▸ Extracted text:
Page MenuHomePhabricator

kubernetes2010 down
Closed, ResolvedPublic

Description

kubernetes2010 is down or at least flaky since 2023-09-24 ~10:40Z

I cant reach it via SSH, ipam or mgmt.
The switch port seems up:

jayme@asw-b-codfw> show interfaces descriptions | match ge-6/0/21     
ge-6/0/21       up    up   kubernetes2010

But does not receive anything from the host:

jayme@asw-b-codfw> show ethernet-switching table interface ge-6/0/21 

MAC database for interface ge-6/0/21

MAC database for interface ge-6/0/21.0

Related Objects

Event Timeline

Mentioned in SAL (#wikimedia-operations) [2023-09-25T08:27:44Z] <jayme> draining kubernetes2010.codfw.wmnet - T347267

JMeybohm updated the task description. (Show Details)

Icinga downtime and Alertmanager silence (ID=10429df6-7d65-43c3-8f79-49fdea88c7ca) set by jayme@cumin2002 for 1 day, 0:00:00 on 1 host(s) and their services with reason: host is down

kubernetes2010.codfw.wmnet

Mentioned in SAL (#wikimedia-operations) [2023-09-25T08:43:44Z] <jayme> jayme@cumin1001 conftool action : set/pooled=no; selector: name=kubernetes2010.* - T347267

Hey DC-Ops, could you please check on kubernetes2010

Change 960621 had a related patch set uploaded (by Giuseppe Lavagetto; author: Giuseppe Lavagetto):

[operations/puppet@production] scap::dsh: temporarily exclude kubernetes2010

https://gerrit.wikimedia.org/r/960621

Change 960621 merged by Giuseppe Lavagetto:

[operations/puppet@production] scap::dsh: temporarily exclude kubernetes2010

https://gerrit.wikimedia.org/r/960621

server is not getting to POST. starting troubleshooting.

▸ Tasks and exercises:
(a) Report every row below that contains the string "цэвэрлэж", copying each such row in full.
(b) Pick up the kubernetes2010 outage ticket after its last line and continue it.

Rows excerpted from a collection
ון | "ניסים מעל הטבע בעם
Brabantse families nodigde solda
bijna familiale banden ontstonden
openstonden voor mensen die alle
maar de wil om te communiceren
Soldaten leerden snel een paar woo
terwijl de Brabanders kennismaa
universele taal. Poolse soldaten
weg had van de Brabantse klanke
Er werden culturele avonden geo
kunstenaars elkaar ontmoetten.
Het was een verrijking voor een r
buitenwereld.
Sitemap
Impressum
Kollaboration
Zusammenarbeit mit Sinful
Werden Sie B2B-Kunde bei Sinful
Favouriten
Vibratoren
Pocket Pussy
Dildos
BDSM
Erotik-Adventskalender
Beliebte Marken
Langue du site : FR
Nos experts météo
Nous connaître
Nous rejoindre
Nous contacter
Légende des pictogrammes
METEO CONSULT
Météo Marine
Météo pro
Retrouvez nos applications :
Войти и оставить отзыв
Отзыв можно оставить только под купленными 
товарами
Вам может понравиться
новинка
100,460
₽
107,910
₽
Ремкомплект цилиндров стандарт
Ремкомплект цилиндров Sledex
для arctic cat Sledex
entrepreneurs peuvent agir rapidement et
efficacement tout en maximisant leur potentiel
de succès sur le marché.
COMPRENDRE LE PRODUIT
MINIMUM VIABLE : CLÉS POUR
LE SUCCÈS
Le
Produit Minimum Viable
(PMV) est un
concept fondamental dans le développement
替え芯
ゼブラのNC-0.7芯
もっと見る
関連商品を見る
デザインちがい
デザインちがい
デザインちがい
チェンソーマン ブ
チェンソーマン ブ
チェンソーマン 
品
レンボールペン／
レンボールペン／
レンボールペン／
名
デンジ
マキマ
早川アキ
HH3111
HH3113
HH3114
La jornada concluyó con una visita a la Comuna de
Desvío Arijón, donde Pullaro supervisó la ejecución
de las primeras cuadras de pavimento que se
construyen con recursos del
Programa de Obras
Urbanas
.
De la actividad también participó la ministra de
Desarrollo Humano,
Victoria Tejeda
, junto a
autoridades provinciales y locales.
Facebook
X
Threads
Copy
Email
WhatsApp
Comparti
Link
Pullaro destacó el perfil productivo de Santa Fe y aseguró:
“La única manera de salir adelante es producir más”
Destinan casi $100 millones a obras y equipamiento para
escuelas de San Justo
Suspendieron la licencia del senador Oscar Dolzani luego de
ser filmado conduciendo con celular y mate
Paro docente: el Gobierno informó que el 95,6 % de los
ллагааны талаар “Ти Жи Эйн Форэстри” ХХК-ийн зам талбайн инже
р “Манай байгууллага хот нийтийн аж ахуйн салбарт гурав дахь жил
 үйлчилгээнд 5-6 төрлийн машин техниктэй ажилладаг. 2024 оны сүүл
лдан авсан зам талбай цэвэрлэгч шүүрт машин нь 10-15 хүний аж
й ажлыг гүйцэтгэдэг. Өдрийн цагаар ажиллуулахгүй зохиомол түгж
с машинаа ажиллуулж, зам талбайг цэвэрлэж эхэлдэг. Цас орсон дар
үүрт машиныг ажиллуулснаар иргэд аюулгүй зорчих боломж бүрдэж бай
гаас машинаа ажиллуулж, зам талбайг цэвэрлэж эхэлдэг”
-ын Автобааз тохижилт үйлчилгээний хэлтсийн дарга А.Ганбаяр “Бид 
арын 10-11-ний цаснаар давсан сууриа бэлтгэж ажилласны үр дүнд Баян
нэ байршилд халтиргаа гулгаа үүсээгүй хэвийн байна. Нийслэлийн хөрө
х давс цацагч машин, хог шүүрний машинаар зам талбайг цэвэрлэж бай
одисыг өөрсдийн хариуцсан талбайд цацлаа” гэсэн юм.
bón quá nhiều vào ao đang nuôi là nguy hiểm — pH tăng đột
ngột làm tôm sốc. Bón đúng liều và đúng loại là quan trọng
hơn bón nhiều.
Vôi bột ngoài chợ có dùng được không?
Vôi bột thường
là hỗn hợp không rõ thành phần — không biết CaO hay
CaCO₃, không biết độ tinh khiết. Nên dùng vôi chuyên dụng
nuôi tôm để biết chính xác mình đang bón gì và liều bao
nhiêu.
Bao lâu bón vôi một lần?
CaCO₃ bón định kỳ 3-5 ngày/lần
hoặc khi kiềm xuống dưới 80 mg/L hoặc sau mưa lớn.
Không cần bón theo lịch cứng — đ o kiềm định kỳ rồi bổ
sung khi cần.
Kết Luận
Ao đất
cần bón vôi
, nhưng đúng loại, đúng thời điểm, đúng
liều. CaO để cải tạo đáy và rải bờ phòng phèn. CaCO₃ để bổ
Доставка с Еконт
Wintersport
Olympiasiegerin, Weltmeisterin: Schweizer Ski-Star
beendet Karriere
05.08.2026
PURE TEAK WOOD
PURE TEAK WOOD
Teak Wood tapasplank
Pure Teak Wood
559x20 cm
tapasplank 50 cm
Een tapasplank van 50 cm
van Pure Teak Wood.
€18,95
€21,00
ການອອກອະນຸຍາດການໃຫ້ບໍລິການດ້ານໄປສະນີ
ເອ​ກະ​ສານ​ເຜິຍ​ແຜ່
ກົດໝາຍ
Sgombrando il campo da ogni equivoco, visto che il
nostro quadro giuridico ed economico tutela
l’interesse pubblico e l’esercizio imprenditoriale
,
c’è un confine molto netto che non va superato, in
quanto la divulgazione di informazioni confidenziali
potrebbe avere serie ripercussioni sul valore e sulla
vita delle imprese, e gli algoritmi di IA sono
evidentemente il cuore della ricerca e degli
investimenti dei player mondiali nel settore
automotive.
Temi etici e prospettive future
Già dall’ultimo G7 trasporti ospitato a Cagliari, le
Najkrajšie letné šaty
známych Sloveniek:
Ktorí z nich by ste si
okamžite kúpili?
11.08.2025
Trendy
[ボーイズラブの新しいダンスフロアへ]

▸ Per-task outputs:
(a)
с машинаа ажиллуулж, зам талбайг цэвэрлэж эхэлдэг. Цас орсон дар
гаас машинаа ажиллуулж, зам талбайг цэвэрлэж эхэлдэг”
х давс цацагч машин, хог шүүрний машинаар зам талбайг цэвэрлэж бай

(b)
@JMeybohm looks like the system board has died. Server powers on, but even with minimum hardware configuration the server will not actually boot up. Idrac is also inaccessible.

This server is out of warranty. I have one spare from a decommissioned server that might work. Do you want to proceed with that? I am aware part of the recent expansion to Kubernetes was in part to decom some of the older machines. Not sure if this is one of them or if it's too early for that in the process. Please let me know what you decide and I'll proceed.

Thanks! We did not plan to decom immediately, so it would really help us if you could replace the board and we could run the server for a bit longer.

got it replaced. updated the asset tag, idrac IP, bios/idrac firmware, and adjusted some bios settings. the idrac and network addresses are pinging, and there are no alerts that I can see. Please let me know if anything needs adjusting on my end.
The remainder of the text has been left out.